Prejudice much?

I’m on residency in Corris, Wales, a village of 700 people on the edge of Snowdonia National Park. It’s my second tour here. In the summer of 2016, I was lucky to get my very first residency in this gorgeous place.

But it wasn’t easy then. Several residents worried about me as an American. For a few days, they gave me a wide berth. I found them at the pub one night, and being gregarious, sat down and started chatting.

Near midnight, one of them said, “Let’s go back to the residency and continue this conversation.”

And for the next two hours, I was quizzed about how many guns I have (because every American has at least one.) I was asked how many times I’ve been shot at in my life. Was I afraid to walk down the street because of shootings?

And when we moved on from guns, I was queried in great detail about our abominable for-profit healthcare system.

We switched to the impending presidential election, where I made very wrong predictions about the outcome.

I’m still friends with both of those lovely women. They’d not met many Americans in their travels. Naturally, their opinions were formed by movies, the news, and tv shows depicting Americans giving ridiculous answers to questions on the street. Because of our interaction, they came away with a transformed view of Americans.


Before I came on this residency, several people in my life questioned why I wanted to spend time overseas. “It isn’t safe,” several said. “I don’t want to expose myself to people I don’t agree with,” said another. “I like America and my life. Why do I need to see anything else?” Was another common theme.

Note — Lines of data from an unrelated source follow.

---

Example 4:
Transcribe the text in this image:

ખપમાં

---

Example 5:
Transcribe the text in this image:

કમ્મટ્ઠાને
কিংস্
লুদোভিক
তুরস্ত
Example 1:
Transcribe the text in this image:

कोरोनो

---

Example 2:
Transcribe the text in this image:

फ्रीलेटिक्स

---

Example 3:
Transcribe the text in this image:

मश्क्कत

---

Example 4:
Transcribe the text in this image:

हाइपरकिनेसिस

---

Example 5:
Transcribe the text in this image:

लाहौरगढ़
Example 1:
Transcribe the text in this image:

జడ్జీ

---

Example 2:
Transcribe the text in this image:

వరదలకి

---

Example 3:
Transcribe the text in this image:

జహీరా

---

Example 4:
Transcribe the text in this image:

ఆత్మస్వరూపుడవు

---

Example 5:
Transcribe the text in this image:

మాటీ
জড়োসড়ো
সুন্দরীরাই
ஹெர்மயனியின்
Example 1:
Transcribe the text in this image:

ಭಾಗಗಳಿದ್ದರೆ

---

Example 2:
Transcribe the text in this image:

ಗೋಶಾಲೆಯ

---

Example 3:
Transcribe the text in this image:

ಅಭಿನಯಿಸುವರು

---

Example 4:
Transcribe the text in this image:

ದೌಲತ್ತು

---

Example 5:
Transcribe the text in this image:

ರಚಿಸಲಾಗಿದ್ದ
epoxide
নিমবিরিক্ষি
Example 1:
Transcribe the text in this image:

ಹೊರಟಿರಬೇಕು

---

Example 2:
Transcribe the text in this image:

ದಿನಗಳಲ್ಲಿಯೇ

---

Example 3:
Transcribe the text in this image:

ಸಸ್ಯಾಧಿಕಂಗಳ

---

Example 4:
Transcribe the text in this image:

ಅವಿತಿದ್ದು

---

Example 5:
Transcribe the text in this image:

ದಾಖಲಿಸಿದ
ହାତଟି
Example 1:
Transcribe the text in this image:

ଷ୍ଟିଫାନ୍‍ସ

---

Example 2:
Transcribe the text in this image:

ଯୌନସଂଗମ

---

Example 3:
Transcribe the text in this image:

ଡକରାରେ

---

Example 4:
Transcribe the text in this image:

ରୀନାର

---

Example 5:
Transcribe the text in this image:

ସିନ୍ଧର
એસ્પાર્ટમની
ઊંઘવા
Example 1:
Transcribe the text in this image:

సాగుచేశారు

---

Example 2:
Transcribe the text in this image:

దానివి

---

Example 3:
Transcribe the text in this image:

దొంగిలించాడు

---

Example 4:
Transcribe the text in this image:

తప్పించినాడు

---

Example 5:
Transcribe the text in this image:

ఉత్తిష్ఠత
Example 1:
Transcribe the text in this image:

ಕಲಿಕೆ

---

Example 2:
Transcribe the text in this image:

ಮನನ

Look at the map in the picture. As I was leaving a bakery in the Welsh village of Dolgellau, I was chased into the street by someone who worked there. No, I didn’t leave without paying my bill.

He held a box of pushpins. “As you were leaving, it sounded like you weren’t from around here. Would you stick a pin in the map to show where you’re from?”

My friend Karen and I both took a pin. Mine was the first from Charleston, that big ole knob of red on the coast. Karen made room to stick hers in New Jersey, in awe of how many people from that part of America have been here.

But this picture says a lot about America. We travel to make ourselves uncomfortable on purpose, to push ourselves to see things from other points of view, to blur our imaginary lines, to stretch ourselves, to be more accepting of others, to shine lights on things we need to work on within ourselves, to fill our creative tanks.

Look at where the pins are, and where they AREN’T. I’m not surprised this map is pinned this way. Not one bit. And it makes me very, very sad. The world is a delicious playground full of unforgettable, poignant experiences. Why do so many people fear it?